Anthropic said the US can cement a one- to two-year AI lead against China — but only if it acts fast.
The company laid out two possible scenarios for the AI landscape in 2028 in a lengthy Thursday post: one in which the US restricts China’s access to American AI compute, and another in which it does not.
Anthropic said China is closing the AI gap with the US through loose controls on chip exports and through distillation attacks, which involve using a developed AI model to train a smaller “student” model.
The company wrote that “if the US and its allies act now to address both issues, it may be possible to lock in a 12-24 month lead in frontier capabilities.”
Anthropic added that “the window of opportunity to lock in that lead will not necessarily remain open for long.”
The US gaining a lead will be crucial to making AI safe, the company said, adding that a “neck-and-neck race between American and Chinese AI labs could make industry and government-led safety and governance efforts more difficult.”
With such tight competition, AI labs in both countries feel more pressure to release new models faster without properly testing their safety measures, it added.
Anthropic called for policy changes to strengthen chip export controls, ramp up enforcement budgets, and stop distillation attacks by Chinese AI labs.
“Our past success means that our present task is largely to avoid squandering our advantage: to decide not to make it easier for the CCP to catch up,” the company wrote, referring to the Chinese Communist Party.
In February, Anthropic said in a statement that three of China’s biggest AI companies, DeepSeek, MiniMax, and Moonshot AI, were “illicitly” using Claude to further their own models.
The Biden administration first imposed export controls on American chips to China in 2022. The Trump administration has built upon those regulations by prohibiting Nvidia and AMD from selling chips to China.
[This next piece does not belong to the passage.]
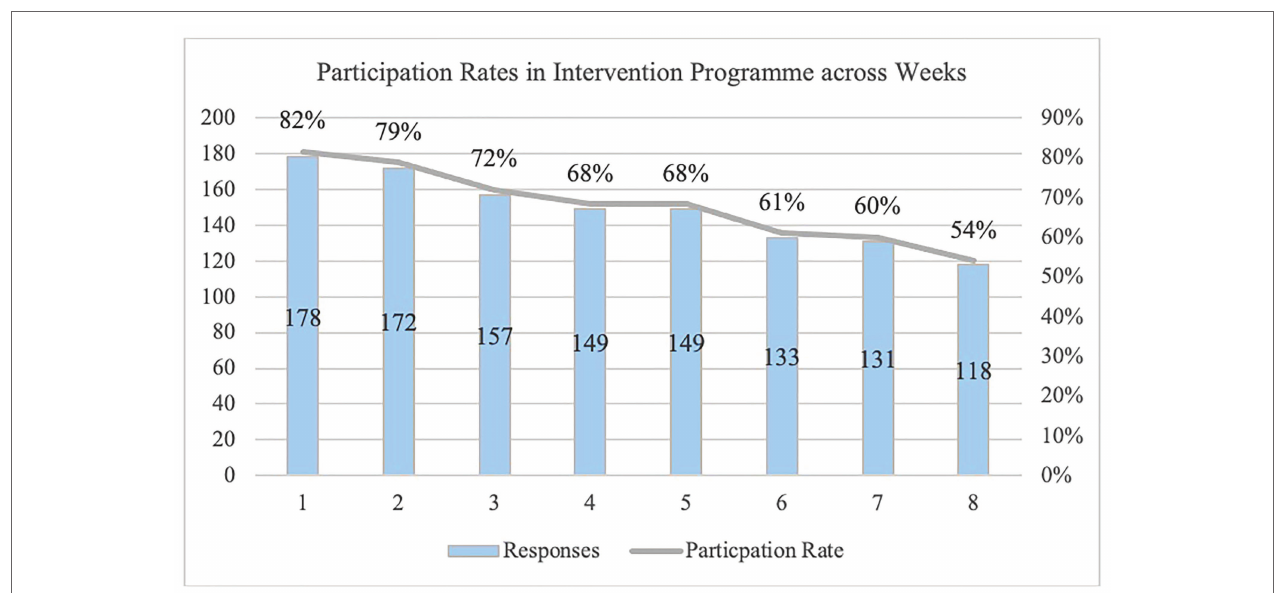
FIGURE 2 | Participation rate during the intervention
But last August, it partially backtracked on this decision, allowing Nvidia to sell its H200 chips if it pays the US government a 25% levy on its sales.
And underground operations by Chinese actors seeking access to American chips persist. In December, the US charged several parties for attempting to smuggle Nvidia’s most advanced chips by relabeling them as “SANDKYAN” chips.
Contrary to Anthropic’s assertion that China is closing the AI gap, ex-ByteDance engineer Zhang Chi said in April that it’s actually falling further behind.
Zhang, who is now a research scientist and assistant professor at Peking University, said in a podcast interview that Chinese AI lacks high-quality data to train its models, as well as access to advanced chips.
Anthropic’s post came on the same day that President Donald Trump met with Chinese leader Xi Jinping, the first time a US president has visited China since Trump’s 2017 trip. Trump brought an entourage of US business leaders, including Tesla CEO Elon Musk, Apple CEO Tim Cook, and Nvidia CEO Jensen Huang.